Most of the audience members seated in the Ukrainian Federation on Sept. 17 were well aware that the upcoming performance would mark an important tour date for Phil Elverum. The musician, who records under the moniker Mount Eerie, would have arrived at the venue with ambivalent anticipation. On July 9 2016, Elverum’s wife, Geneviève Castrée, a cartoonist and musician from Montreal, died from a sudden onset of pancreatic cancer. In the following days, Elverum recorded an immensely powerful album in his dead wife’s room using her instruments. A Crow Looked At Me, released this past March, is less of a poetically packaged expression of grief and death, than it is an uber-personal and raw depiction of the pain and anguish experienced by Elverum following the death of his wife.
The skeletal instrumentation running throughout the album provides an unrestricted setting for Elverum’s deeply confessional crooning. To some, it might not even sound like music, but it’s not trying to. There are no catchy melodies, no folksy guitar riffs, and very few actual choruses. This simplicity is where the album gains its exceptional sense of urgency and raw emotional fervor.
From the moment Elverum took the stage, the room seemed to get smaller and more intimate with each song. The performance was unrelenting in its emotional punches—with every little detail of Castrée's death and Elverum’s grief, the punches hit harder. Elverum began with “Distortion,” a non-album song that he had performed at earlier concerts, followed by the album opener, “Real Death.”
“Death is real, someone’s there and then they’re not.”
From the very first words of the song, the harsh reality of Elverum’s experience transcended the stage and washed over the audience. This was followed up by “Seaweed,” a song that served to remind the audience how close to his wife’s death Elverum actually started recording. The last few songs he performed were all new songs, not part of the album. One that stood out was about the absurdity of being alive after experiencing the death of a loved one. This one felt different from the beginning; the guitar entered with toe-tapping chords and an oddly cheerful timbre. Elverum recalls a specific experience shortly after, when he was invited to play at an outdoor festival for a “bunch of young people on drugs,” with Skrillex heard blasting at the other side of the festival, and where he shared his experiences in song writing with Father John Misty while munching on baskets of fruit. This whole verse elicited chuckles from the audience, providing a much needed respite from the mournful nature of the rest of the performance. More than anything, this particular track felt like an artist wrestling with the sheer absurdity of their own existence and a very matter-of-fact interpretation of the world around him—void of any poetic internalization for the sake of song.

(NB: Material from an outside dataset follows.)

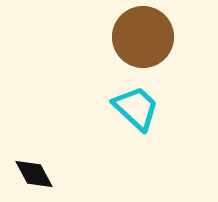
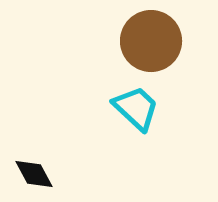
brown circle: moved 8 px right, 4 px down
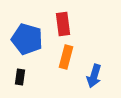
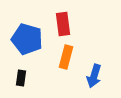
black rectangle: moved 1 px right, 1 px down
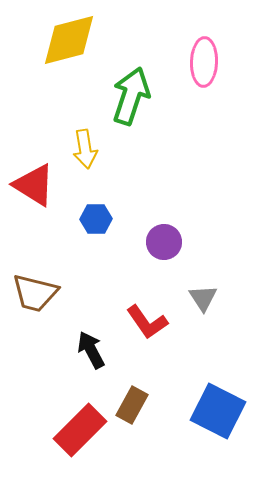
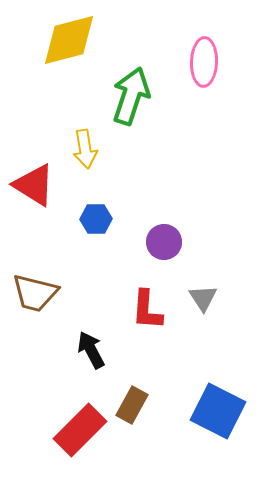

Before ending the night with a final non-album track, “Tintin in Tibet,” in which Elverum recalls memories of reading Tintin comics aloud in Haida Gwaii with his late wife—he thanked the audience for coming and stated that this would probably be the last time he would perform these set of songs in Montreal.
“I sing to you, Geneviève / I sing to you / You don’t exist / I sing to you, though.”
These words, perhaps, were a fitting conclusion and assessment of what the album’s core message is. As Elverum leaves the stage to a standing ovation, an aura of release looms over the auditorium; if grief truly is love’s unwillingness to let go, then A Crow Looked At Me exhibits the remorseless tenacity through which it acts.